I have a tool that I wrote, probably 5+ years ago. Runs once a week, collects data from a public API, translates it into files usable by the asterisk phone server.
I totally forgot about it. Checked. Yep, up to date files created, all seem in the right format.
Sometimes things just keep working.
Yeah, all these simple data processing scripts will always work as long as both sides stay the same/compatible
Yep. It seems they haven’t changed a thing about the format. Probably a script much older than mine on their end is generating it too.
Isn’t that true for all of data processing?
Maybe. But webdevs have made it a mission not to seem like so
Meanwhile, had to debug a script that zipped a zip recursively, with the new data appended. The server had barely enough storage left, as the zip took almost 200GB (the data is only 3GB). I looked at the logs, last successful run: 2019
Need some monitoring!
Oh no need. The client didn’t noticed anything in 6 years, and the reason why we had to check is because they wanted us to see if we could add this feature… That already existed.
My favorite part is, if you do some extensive analytics from time to time (e.g. to prepare an upgrade to a new major version) and as a side effect stumble upon some workflows/pipelines/scripts constantly failing (and alerting the process owner) every five minutes for… at least a few months already.
Then you go and ask the process owner and they’re just like “yeah, we were annoyed by the constant error notification mails, so we mad a filter that auto deletes them”…
Yes, had the same happen. Something that should be simple failing for stupid reasons.
Well it’s not that simple… Because whoever wrote that made it way too complicated (and the production version has been tweaked without updating the dev too)
A clean rewrite with some guard clauses helped remove the haduken ifs and actually zipping the file outside of the zipped directory helped a lot
I mean, I have to say I’ve hastened my own demise (in program terms) by over-engineering something that should be simple. Sometimes adding protective guardrails actually causes errors when something changes.
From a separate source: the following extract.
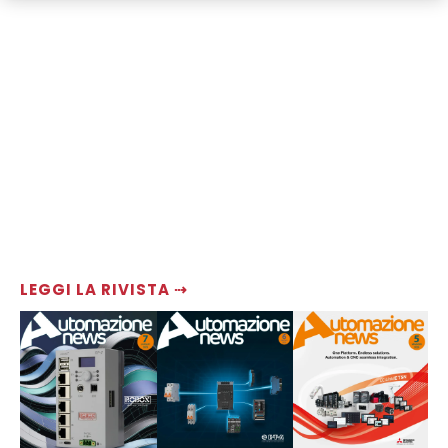
LEGGI LA RIVISTA ⇢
Am I understanding that last part correctly?
[…] and actually zipping the file outside of the zipped directory helped a lot
Did they just automatically create a backup zip-bomb in their script‽
I oversimplified it but the actual process was to zip files to send to an FTP server
The cron zipped the files to send in the same directory as the zipped files, then sent the zip, then deleted the zip
Looks fine, right? But what if the FTP server is slow and uploading take more time than the hourly cron dispatch? You now have a second script that zip all the folder, with the previous zip file, which will slow down the upload, etc…
I believe may have been started by an FTP upload erroring out and forcing an early return without having a cleanup, and progressively got worse
… I suppose this happened. The logs were actually broken and didn’t actually add the
messagepart of the error object, and only logging the memory address to it
the final part of that is “written by person that left the company ten years ago”
A self-written shell script “daemon” that tails & greps log output for “ERR|FAIL”
Nah bro, that bash alias is FULLY documented in .bashrc! Idiot.
I don’t see the alias in your .bashrc
yeah, um, about that. I have no idea where it comes from. We can type alias and see what it is, so if it’s ever lost, we can recreate it, but I looked for 30 minutes yesterday even did a grep -R and I have NO IDEA where it comes from, or why it’s named electricboogaloo
My current project has a crontab with 216 entries.
Well, here’s a sentence I haven’t been tempted to use before:
“I believe that may be too many crontab entries.”
just randomly delete 50 of them.
Yes. The strongest crontab entries will probably restore themselves. (For anyone reading along, this is sarcasm. Don’t do this.)
a crontab can regenerate from bisection to form two whole crontabs
Any problem in server administration can be solved with an additional crontab entry. Except for the problem of too many crontab entries.
And that’s why I added a crontab entry that periodically purges my cron configuration. That way, I’m forced to readd only the truly necessary cron jobs, successfully reducing the amount of crontab entries.